Reveni Labs, the Canadian photography accessories brand which has launched a range of light meters, has launched a new Kickstarter campaign for a camera shutter speed tester.
The campaign, which is due to run until 22 November, reached the £19,000 target within 24 hours of launching.
The shutter-speed tester is aimed at repairers, camera shop owners and collectors who need accurate measurements of camera shutter speeds.
“Our favourite film cameras aren’t getting any younger,” the Kickstarter campaign says. “Just like any machine, they need care and maintenance to keep them working. However, the repair shops of the golden age of film are no longer in business, and many of the skilled technicians have passed away, taking their knowledge and experience with them. The tradition of passing down the trade to the next generation has broken.

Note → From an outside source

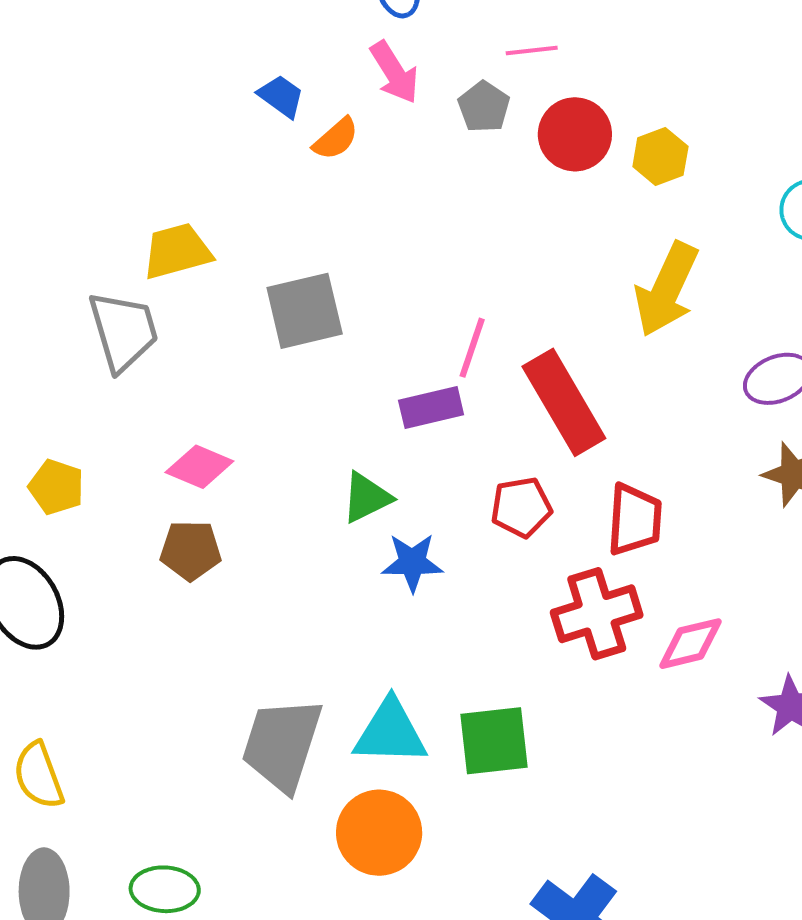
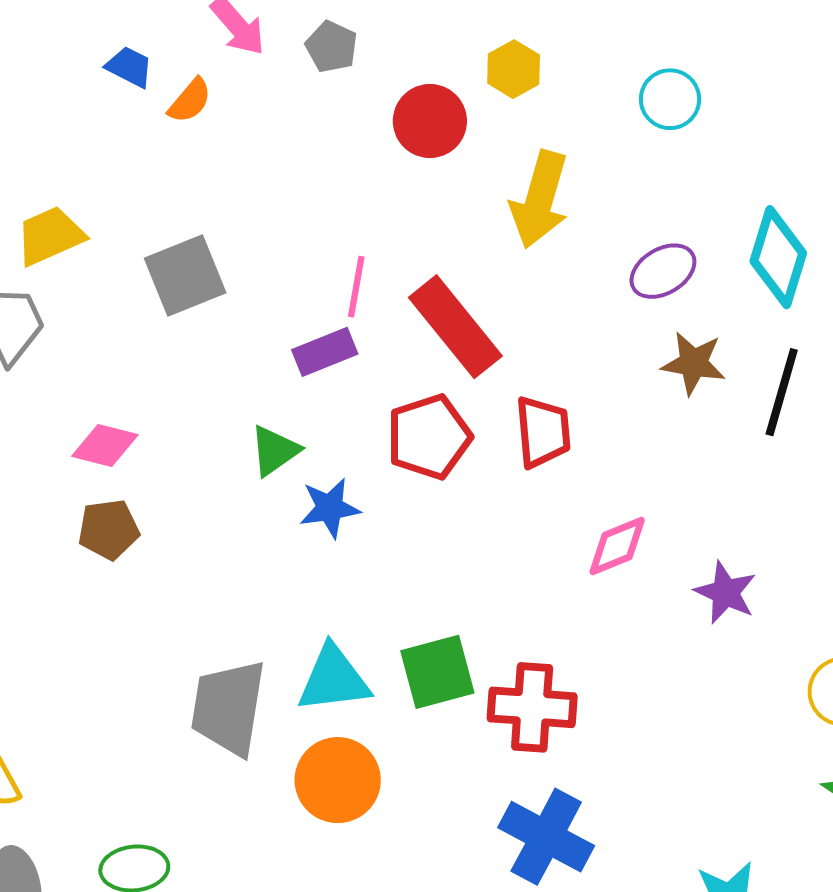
red circle: (575, 134) -> (430, 121), moved
red pentagon: (521, 507) -> (429, 437), size x1.4
red cross: (597, 614) -> (532, 707), moved, turned 30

“The issue is understood, and lots of people are re-learning the craft of camera repair, but there are important tools needed for the trade which are also getting old and hard to find. Professional-grade test equipment can cost many thousands of dollars and is so old that they themselves are no longer reliable. It is difficult to start a camera repair business if you can’t rely on the equipment you need to do your job.”
Reveni Labs founder Matt Bechberger said he wanted the new device to be an affordable device for a new generation of repairers and camera sellers.
The tester can be used either horizontally or vertically according to the space allowed, and can be used to either test camera shutter curtains or leaf shutters inside lenses. It can also test the automatic exposure settings on aperture-priority or shutter-priority modes, as well as continuous shooting modes.
Bechberger says the camera can test shutter speeds as fast as 1/12000 and as slow as one second, and apertures from f/1.4 to f/32. Leaf shutters can be tested from 1s to 1/2000.
A full list of the tester’s capabilities can be seen on the Kickstarter page.
The tester costs CAN$499 (£298) and Bechberger expects the units to start shipping in April 2024 after construction and testing. The parts come from a variety of sources – China, Canada, the US and the UK – and every shipped tester will be tested and calibrated by Bechberger himself.